PASSAGE:
-- Begin --

All that said, again, I think your own solution is alright. And clearly simpler than this. And like I commented under @naomik's answer, I think your solution not being able to handle lists of depth around 1000 or more is rather irrelevant. One should not even have such a list in the first place. If one does, that's a mistake that should be fixed instead. If the list can also go wide, as in your case, and is balanced, then even with a branch factor of just 2 you'd run out of memory at a depth well under 100 and you wouldn't get anywhere near 1000. If the list can't go wide, then nested lists is the wrong data structure choice, plus you wouldn't be interested in the index path in the first place. If it can go wide but doesn't, then I'd say the creation algorithm should be improved (for example if it represents a sorted tree, add balancing).

About my solution again: Besides its ability to handle arbitrarily deep lists and its efficiency, I find some of its details interesting to note:
- You rarely ever see enumerate objects being stored somewhere. Usually they're just used in loops&Co directly, like for i, x in enumerate(l):.

-- End --

SHORT PROBLEM 1: Please list the conditions about whether the list can go wide that the passage on nested lists considers.
SHORT PROBLEM 2: Rewrite the passage on nested lists starting at "About my solution" and stopping after "x in enumerate(l):.", with "hardly ever" in place of "rarely ever".
SHORT PROBLEM 3: Carry the passage on nested lists forward with the next part after its last sentence.

DATA LINES:
-- Begin --

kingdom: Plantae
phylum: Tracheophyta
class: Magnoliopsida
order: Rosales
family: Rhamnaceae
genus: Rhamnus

-- End --

EXERCISE RESULT 1:
- The list can go wide and is balanced.
- The list can't go wide.
- The list can go wide but doesn't.

EXERCISE RESULT 2:
About my solution again: Besides its ability to handle arbitrarily deep lists and its efficiency, I find some of its details interesting to note:
- You hardly ever see enumerate objects being stored somewhere. Usually they're just used in loops&Co directly, like for i, x in enumerate(l):.

EXERCISE RESULT 3:
- Having the path[-1] spot ready and writing into it with for path[-1], x in ....
- Using a for-loop with an immediate break and an else branch, to iterate over the next single value and handle ends gracefully without try/except and without next and some default.
- If you do yield x, path, i.e., don't turn each path into a tuple, then you really need to process it directly during the iteration. For example if you do list(flatten(L)), then you get [(1, []), (2, []), (3, []), (4, []), (5, []), (6, []), (7, []), (8, []), (9, []), (10, [])]. That is, "all" index paths will be empty. Of course that's because there really only is one path object which I update and yield over and over again, and in the end its empty. This is very similar to itertools.groupby, where for example [list(g) for _, g in list(groupby('aaabbbb'))] gives you [[], ['b']]. And it's not a bad thing. I recently wrote about that extensively.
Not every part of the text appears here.